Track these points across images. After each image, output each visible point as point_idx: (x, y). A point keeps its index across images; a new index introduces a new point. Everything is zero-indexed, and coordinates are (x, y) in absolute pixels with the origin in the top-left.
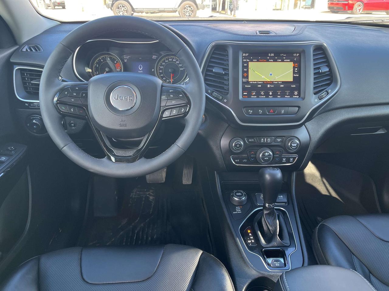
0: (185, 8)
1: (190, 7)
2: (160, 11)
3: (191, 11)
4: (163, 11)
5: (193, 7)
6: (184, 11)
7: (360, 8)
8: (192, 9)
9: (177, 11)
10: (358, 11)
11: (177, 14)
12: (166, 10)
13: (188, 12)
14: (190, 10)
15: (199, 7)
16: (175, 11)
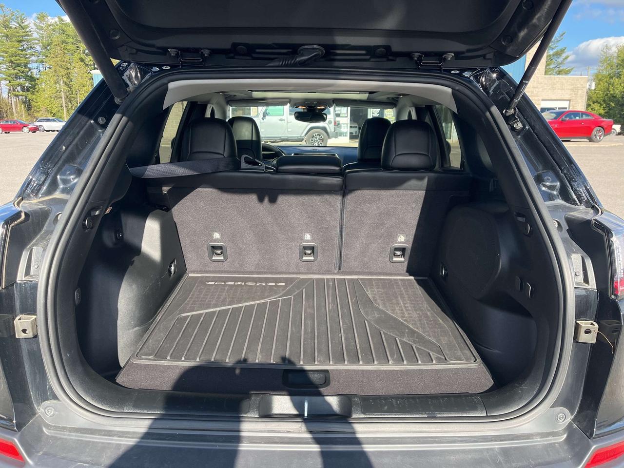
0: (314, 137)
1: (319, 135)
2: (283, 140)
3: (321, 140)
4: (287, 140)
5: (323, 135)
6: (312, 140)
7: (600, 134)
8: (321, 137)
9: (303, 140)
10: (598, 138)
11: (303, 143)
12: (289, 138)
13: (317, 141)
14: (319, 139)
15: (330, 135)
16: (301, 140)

#### EXERCISE DETAILS:
Echo the entries above word for word, leaving out the pictures.

#### YOUR RESPONSE:
Track these points across images. After each image, output each visible point as point_idx: (x, y). A point keeps its index across images; a new index introduces a new point. Everything is zero-indexed, and coordinates are (x, y) in absolute pixels with the origin in the top-left.
0: (185, 8)
1: (190, 7)
2: (160, 11)
3: (191, 11)
4: (163, 11)
5: (193, 7)
6: (184, 11)
7: (360, 8)
8: (192, 9)
9: (177, 11)
10: (358, 11)
11: (177, 14)
12: (166, 10)
13: (188, 12)
14: (190, 10)
15: (199, 7)
16: (175, 11)
0: (314, 137)
1: (319, 135)
2: (283, 140)
3: (321, 140)
4: (287, 140)
5: (323, 135)
6: (312, 140)
7: (600, 134)
8: (321, 137)
9: (303, 140)
10: (598, 138)
11: (303, 143)
12: (289, 138)
13: (317, 141)
14: (319, 139)
15: (330, 135)
16: (301, 140)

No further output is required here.